Ici, nous sommes dans les années 20, au fin fond des Landes, là où les pins forment une immensité déprimante pour quelqu'un que la sylviculture ne passionne pas. Thérèse, héritière de nombreuses hectares de résineux, s'unit en même temps que ses arbres à Bernard, lui aussi possesseur d'innombrables hectares de pins. Mariage de raison qui bien vite tourne à l'aigre. Autant Thérèse peut être originale et sensible à la culture (par les livres) que Bernard est lourd, vaguement antisémite et surtout profondément ancré dans les traditions d'une bourgeoisie confinée. Se sentant de plus en plus prisonnière, elle ira jusqu'à essayer d'empoisonner son mari.
Comme dans le roman de François Mauriac, le film est le récit d'une libération, le portrait ambigüe mais féministe d'une femme dont on a un peu de mal à partager tous les sentiments. Audrey Tautou est parfaite dans ce rôle, à la fois, coupante, glaciale et calculatrice mais aussi perdue, révoltée ou anéantie. Parfaite comme le reste de la distribution, comme la reconstitution d'époque et comme les costumes auxquels il ne manque aucun bouton. Et c'est peut être là que le film de Claude Miller pêche un peu. Il est est trop joli, l'image est trop belle. Les pins sous le soleil brulant de l'été, le lac aux eaux claires sur lequel vogue un bateau aux voiles rouges... On se croirait dans un dépliant touristique. C'est agréable à l'oeil mais à aucun moment on ne sent la résine, la terre, et surtout cet ennui énorme de vivre à l'année au milieu des pins, loin de tout. Chez Mauriac, on ressentait cette chape de silence et la tristesse d'un hiver, entouré de troncs noirs et sinistres à perte de vue, semblables aux barreaux d'une prison. On comprenait que Thérèse, qui avait connu lors de ses études la grande ville et ses attraits, voyait sa vie prendre un chemin pas vraiment conforme à ses rêves.
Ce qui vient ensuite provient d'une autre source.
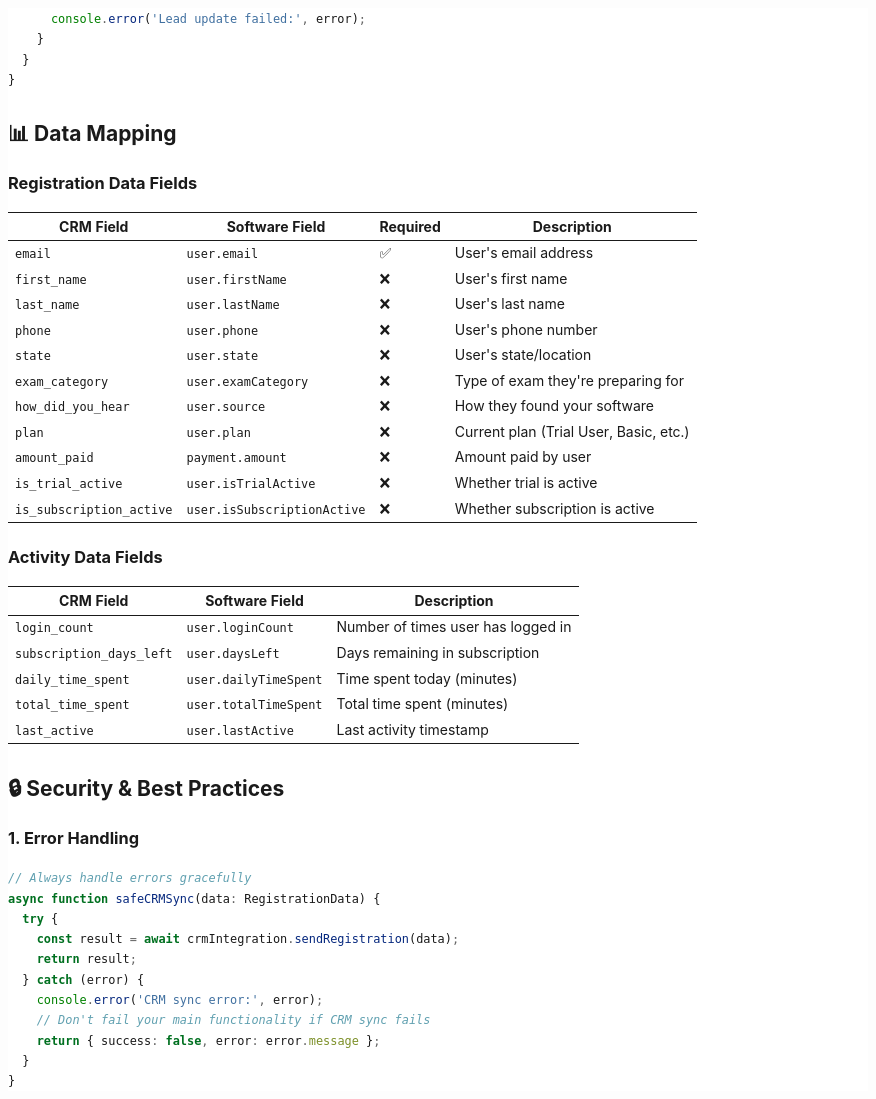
 ```typescript
      console.error('Lead update failed:', error);
    }
  }
}
```

## 📊 Data Mapping

### Registration Data Fields

| CRM Field | Software Field | Required | Description |
|-----------|----------------|----------|-------------|
| `email` | `user.email` | ✅ | User's email address |
| `first_name` | `user.firstName` | ❌ | User's first name |
| `last_name` | `user.lastName` | ❌ | User's last name |
| `phone` | `user.phone` | ❌ | User's phone number |
| `state` | `user.state` | ❌ | User's state/location |
| `exam_category` | `user.examCategory` | ❌ | Type of exam they're preparing for |
| `how_did_you_hear` | `user.source` | ❌ | How they found your software |
| `plan` | `user.plan` | ❌ | Current plan (Trial User, Basic, etc.) |
| `amount_paid` | `payment.amount` | ❌ | Amount paid by user |
| `is_trial_active` | `user.isTrialActive` | ❌ | Whether trial is active |
| `is_subscription_active` | `user.isSubscriptionActive` | ❌ | Whether subscription is active |

### Activity Data Fields

| CRM Field | Software Field | Description |
|-----------|----------------|-------------|
| `login_count` | `user.loginCount` | Number of times user has logged in |
| `subscription_days_left` | `user.daysLeft` | Days remaining in subscription |
| `daily_time_spent` | `user.dailyTimeSpent` | Time spent today (minutes) |
| `total_time_spent` | `user.totalTimeSpent` | Total time spent (minutes) |
| `last_active` | `user.lastActive` | Last activity timestamp |

## 🔒 Security & Best Practices

### 1. Error Handling

```typescript
// Always handle errors gracefully
async function safeCRMSync(data: RegistrationData) {
  try {
    const result = await crmIntegration.sendRegistration(data);
    return result;
  } catch (error) {
    console.error('CRM sync error:', error);
    // Don't fail your main functionality if CRM sync fails
    return { success: false, error: error.message };
  }
}
```
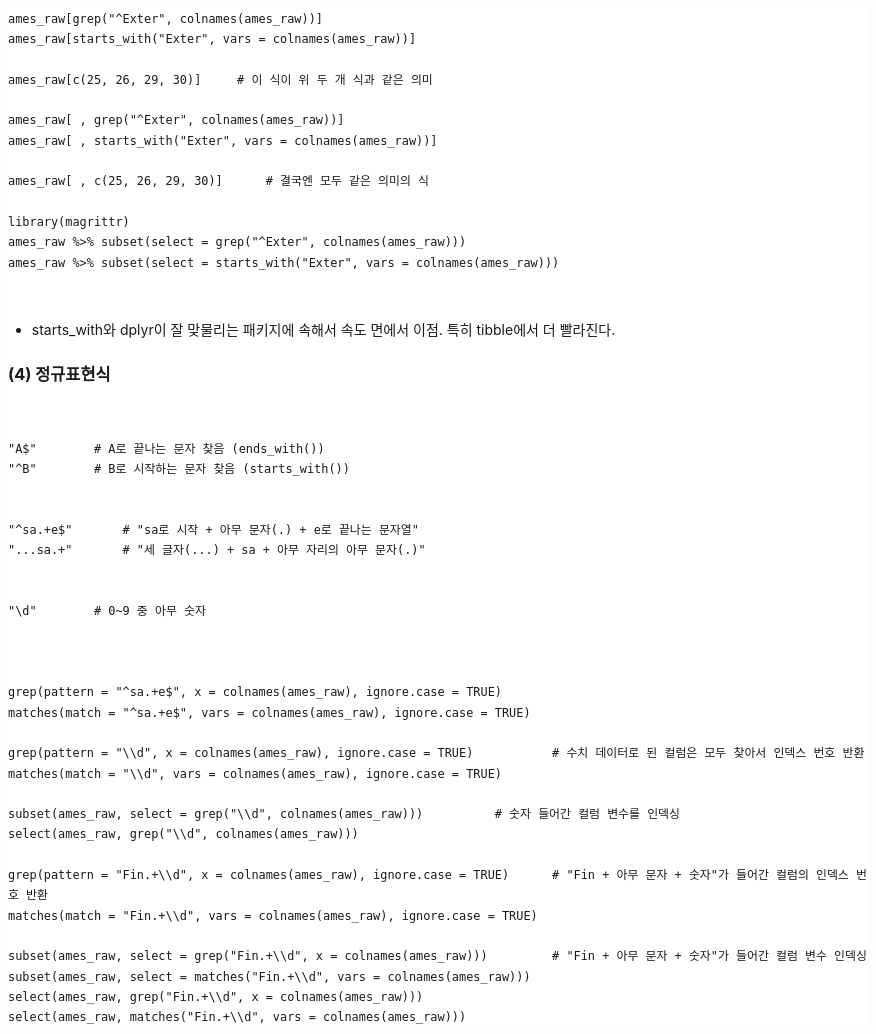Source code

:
 ```
ames_raw[grep("^Exter", colnames(ames_raw))]
ames_raw[starts_with("Exter", vars = colnames(ames_raw))]

ames_raw[c(25, 26, 29, 30)]		# 이 식이 위 두 개 식과 같은 의미

ames_raw[ , grep("^Exter", colnames(ames_raw))]		
ames_raw[ , starts_with("Exter", vars = colnames(ames_raw))]

ames_raw[ , c(25, 26, 29, 30)]		# 결국엔 모두 같은 의미의 식

library(magrittr)
ames_raw %>% subset(select = grep("^Exter", colnames(ames_raw)))
ames_raw %>% subset(select = starts_with("Exter", vars = colnames(ames_raw)))
```

<br>

* starts_with와 dplyr이 잘 맞물리는 패키지에 속해서 속도 면에서 이점. 특히 tibble에서 더 빨라진다.

<a id="4_4"></a>
### (4) 정규표현식

<br>

```
"A$"		# A로 끝나는 문자 찾음 (ends_with())
"^B"		# B로 시작하는 문자 찾음 (starts_with())


"^sa.+e$"		# "sa로 시작 + 아무 문자(.) + e로 끝나는 문자열"
"...sa.+"		# "세 글자(...) + sa + 아무 자리의 아무 문자(.)"


"\d"		# 0~9 중 아무 숫자



grep(pattern = "^sa.+e$", x = colnames(ames_raw), ignore.case = TRUE)
matches(match = "^sa.+e$", vars = colnames(ames_raw), ignore.case = TRUE)

grep(pattern = "\\d", x = colnames(ames_raw), ignore.case = TRUE)			# 수치 데이터로 된 컬럼은 모두 찾아서 인덱스 번호 반환
matches(match = "\\d", vars = colnames(ames_raw), ignore.case = TRUE)

subset(ames_raw, select = grep("\\d", colnames(ames_raw)))			# 숫자 들어간 컬럼 변수를 인덱싱
select(ames_raw, grep("\\d", colnames(ames_raw)))

grep(pattern = "Fin.+\\d", x = colnames(ames_raw), ignore.case = TRUE)		# "Fin + 아무 문자 + 숫자"가 들어간 컬럼의 인덱스 번호 반환
matches(match = "Fin.+\\d", vars = colnames(ames_raw), ignore.case = TRUE)

subset(ames_raw, select = grep("Fin.+\\d", x = colnames(ames_raw)))			# "Fin + 아무 문자 + 숫자"가 들어간 컬럼 변수 인덱싱
subset(ames_raw, select = matches("Fin.+\\d", vars = colnames(ames_raw)))
select(ames_raw, grep("Fin.+\\d", x = colnames(ames_raw)))
select(ames_raw, matches("Fin.+\\d", vars = colnames(ames_raw)))
```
Ce sont ces sensations qui manquent à ce film trop léché et trop sage pour être réellement convaincant. Reste un joli portrait de femme, comme les a souvent montrées Claude Miller, volontaires et tournées vers la conquête d'une certaine liberté. Message important dans une période qui risque de reprendre quelques acquits durement gagnés.